Amidst regulatory change, the firms best positioned for the years ahead will be those that modernise their operating models, strengthen governance, and build systems capable of responding as quickly as risks emerge. Rather than treating regulatory developments as isolated changes, the paper provides a coherent view of how the landscape is evolving and what it will take to operate effectively within it. Its purpose is to support leaders in shaping financial crime strategies that keep pace with accelerating regulatory expectations, technological disruption, and increasingly sophisticated criminal activity.
Conclusion
As 2026 begins, the international regulatory landscape is undergoing one of its most significant periods of change in over a decade. Global pressures, including the rapid adoption of AI in both criminal activity and supervisory practices, escalating fraud schemes such as the 4,465 fake FCA scam reports filed in early 2025, and large-scale enforcement actions like MAS’s issuance of S$27.45 million in penalties across nine FIs, have pushed financial crime risk management to a critical inflection point. Geopolitical volatility, from instability in Ukraine and the Middle East to increasingly complex sanctions frameworks, has further broadened the threat landscape. Europol’s 2025 SOCTA underscored how organised crime networks are exploiting these dynamics, blending traditional techniques with digital-first methodologies to evade detection across borders.

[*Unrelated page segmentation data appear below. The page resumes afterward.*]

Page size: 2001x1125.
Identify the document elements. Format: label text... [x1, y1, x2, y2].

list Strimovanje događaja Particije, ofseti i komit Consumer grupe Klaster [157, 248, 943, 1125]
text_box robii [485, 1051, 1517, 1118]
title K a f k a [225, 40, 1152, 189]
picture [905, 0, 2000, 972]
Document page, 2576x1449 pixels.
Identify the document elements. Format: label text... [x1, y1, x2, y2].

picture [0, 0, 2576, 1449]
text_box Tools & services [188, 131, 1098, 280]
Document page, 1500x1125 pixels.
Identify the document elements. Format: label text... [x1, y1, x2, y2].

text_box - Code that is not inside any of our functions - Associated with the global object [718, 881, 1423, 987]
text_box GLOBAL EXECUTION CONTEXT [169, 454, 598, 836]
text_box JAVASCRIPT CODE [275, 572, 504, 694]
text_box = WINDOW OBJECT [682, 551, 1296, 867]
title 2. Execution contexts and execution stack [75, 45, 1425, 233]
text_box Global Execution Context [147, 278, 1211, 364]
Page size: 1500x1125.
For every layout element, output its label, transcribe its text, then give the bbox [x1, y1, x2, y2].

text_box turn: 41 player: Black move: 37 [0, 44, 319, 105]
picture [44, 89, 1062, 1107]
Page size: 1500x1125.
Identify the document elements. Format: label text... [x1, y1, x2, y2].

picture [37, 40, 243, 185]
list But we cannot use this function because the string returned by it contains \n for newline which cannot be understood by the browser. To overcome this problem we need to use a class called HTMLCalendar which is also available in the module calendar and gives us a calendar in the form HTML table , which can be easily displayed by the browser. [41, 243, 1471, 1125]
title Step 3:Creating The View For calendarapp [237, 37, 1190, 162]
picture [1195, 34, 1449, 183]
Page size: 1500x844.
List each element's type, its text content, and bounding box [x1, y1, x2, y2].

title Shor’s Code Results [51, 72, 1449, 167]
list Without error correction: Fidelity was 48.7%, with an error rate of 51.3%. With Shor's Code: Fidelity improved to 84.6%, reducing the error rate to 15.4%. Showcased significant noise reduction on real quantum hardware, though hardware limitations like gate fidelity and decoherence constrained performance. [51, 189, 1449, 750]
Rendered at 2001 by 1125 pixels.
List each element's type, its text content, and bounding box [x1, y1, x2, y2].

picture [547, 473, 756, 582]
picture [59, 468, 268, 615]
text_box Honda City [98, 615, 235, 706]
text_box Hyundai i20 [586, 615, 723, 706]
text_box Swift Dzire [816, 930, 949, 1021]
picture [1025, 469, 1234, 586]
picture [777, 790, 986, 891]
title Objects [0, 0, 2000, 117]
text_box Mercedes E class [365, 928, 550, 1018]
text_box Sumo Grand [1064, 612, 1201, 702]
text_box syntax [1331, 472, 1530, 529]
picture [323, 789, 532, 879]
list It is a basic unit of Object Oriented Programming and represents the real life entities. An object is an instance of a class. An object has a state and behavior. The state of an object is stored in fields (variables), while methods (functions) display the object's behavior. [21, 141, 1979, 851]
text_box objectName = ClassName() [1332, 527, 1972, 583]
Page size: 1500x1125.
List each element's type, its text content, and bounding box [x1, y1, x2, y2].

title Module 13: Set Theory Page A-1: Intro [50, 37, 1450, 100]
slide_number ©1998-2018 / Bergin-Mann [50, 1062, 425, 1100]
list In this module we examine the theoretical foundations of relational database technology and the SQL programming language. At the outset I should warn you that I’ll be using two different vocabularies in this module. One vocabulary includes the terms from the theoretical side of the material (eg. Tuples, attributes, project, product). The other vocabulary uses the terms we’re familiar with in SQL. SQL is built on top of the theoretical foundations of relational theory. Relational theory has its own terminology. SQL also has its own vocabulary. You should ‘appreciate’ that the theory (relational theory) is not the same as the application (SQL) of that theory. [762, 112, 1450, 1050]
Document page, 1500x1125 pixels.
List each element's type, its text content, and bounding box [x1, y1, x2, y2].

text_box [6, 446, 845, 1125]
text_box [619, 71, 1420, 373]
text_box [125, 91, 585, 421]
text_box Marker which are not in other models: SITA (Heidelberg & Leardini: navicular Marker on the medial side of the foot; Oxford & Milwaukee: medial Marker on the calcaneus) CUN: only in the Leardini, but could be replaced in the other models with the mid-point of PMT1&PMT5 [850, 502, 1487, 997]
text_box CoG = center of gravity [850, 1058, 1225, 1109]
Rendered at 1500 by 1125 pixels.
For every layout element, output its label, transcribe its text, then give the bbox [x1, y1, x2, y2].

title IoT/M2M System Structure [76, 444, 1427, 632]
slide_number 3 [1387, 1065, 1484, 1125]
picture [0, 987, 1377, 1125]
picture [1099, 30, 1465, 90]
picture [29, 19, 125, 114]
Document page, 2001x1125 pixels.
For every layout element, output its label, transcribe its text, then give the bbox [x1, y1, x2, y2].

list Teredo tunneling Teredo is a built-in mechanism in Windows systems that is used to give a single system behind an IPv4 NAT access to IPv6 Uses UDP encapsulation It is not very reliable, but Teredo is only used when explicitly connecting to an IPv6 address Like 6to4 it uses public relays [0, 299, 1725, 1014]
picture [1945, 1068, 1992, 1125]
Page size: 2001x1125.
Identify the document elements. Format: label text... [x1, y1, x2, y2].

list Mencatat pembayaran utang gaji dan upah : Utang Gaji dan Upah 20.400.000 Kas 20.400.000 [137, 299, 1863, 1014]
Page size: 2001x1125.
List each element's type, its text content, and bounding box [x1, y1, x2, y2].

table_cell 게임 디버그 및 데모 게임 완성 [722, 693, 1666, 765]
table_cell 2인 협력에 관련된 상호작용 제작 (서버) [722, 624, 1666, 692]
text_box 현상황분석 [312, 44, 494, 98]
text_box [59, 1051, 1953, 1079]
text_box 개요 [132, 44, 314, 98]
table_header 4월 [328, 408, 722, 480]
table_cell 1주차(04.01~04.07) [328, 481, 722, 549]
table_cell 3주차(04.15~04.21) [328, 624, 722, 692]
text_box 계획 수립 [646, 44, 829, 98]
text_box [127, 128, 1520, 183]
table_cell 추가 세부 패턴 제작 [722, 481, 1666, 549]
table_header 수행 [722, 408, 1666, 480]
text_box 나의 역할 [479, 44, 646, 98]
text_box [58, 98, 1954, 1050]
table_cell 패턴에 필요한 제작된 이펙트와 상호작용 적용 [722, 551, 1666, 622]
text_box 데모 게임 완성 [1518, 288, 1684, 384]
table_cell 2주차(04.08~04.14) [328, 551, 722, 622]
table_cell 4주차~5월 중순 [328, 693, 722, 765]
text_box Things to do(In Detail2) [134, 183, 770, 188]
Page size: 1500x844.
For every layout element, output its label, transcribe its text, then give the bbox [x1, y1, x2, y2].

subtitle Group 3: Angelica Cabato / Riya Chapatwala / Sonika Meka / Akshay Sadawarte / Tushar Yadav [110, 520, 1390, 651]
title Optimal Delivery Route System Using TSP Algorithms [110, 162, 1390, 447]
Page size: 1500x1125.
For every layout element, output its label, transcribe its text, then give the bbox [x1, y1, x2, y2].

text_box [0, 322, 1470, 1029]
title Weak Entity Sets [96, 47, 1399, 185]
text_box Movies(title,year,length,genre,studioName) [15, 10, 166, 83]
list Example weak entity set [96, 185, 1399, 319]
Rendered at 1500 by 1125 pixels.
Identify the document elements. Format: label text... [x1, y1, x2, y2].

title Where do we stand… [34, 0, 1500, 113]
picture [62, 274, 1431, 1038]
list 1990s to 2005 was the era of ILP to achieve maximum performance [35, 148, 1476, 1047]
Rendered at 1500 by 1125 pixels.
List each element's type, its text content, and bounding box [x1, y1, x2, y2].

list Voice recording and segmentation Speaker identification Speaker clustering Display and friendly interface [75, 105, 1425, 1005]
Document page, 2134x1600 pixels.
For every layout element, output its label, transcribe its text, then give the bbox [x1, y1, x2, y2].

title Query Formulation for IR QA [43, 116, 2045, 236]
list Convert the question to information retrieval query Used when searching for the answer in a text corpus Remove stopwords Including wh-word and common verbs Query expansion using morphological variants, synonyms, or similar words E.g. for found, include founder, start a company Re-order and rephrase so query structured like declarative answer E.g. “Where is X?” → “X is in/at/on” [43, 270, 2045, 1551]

Global regulatory frameworks are highlighting the central role of outcome-based, evidence-led supervision, where firms must demonstrate not only that controls exist but that they operate effectively, consistently, and at pace. In many jurisdictions, transparency is a central theme, with identity verification, beneficial ownership reforms, sanctions reporting expansion, and tax-related obligations embedding traceability into the core of the financial system. Sanctions regimes have become more assertive, more complex, and more geopolitical, with circumvention now a supervisory priority in its own right. Fraud, ML cyber-enabled crime, and sanctions evasion are increasingly interconnected, requiring integrated risk frameworks rather than siloed responses.
Technology sits at the centre of this evolution. The mainstreaming of AI, the acceleration of instant payments, and the mainstream regulation of digital assets are reshaping both the risk landscape and the expectations placed on firms. As a result, firms are expected to transform their own data, governance, and model-risk capabilities to keep pace. Outsourcing and reliance on sector-critical vendors now carry heightened scrutiny, reinforcing that accountability remains with firms regardless of external partnerships.
These shifts demand a fundamental recalibration of operating models. Compliance functions must evolve from static, policy-driven frameworks to dynamic, data-driven, operationally resilient systems capable of detecting sophisticated threats in real time. Firms that continue to treat regulatory reform as a series of incremental adjustments will find themselves increasingly exposed to supervisory challenge, operational strain, and enforcement risk. These developments offer opportunities for a more coherent, harmonised, and intelligence-led approach to financial crime prevention at firm-level.
The organisations best prepared for 2026 and beyond will be those that build and maintain financial crime frameworks that are demonstrably robust, technologically adaptive, and strategically aligned to a regulatory environment defined by complexity, convergence, and speed.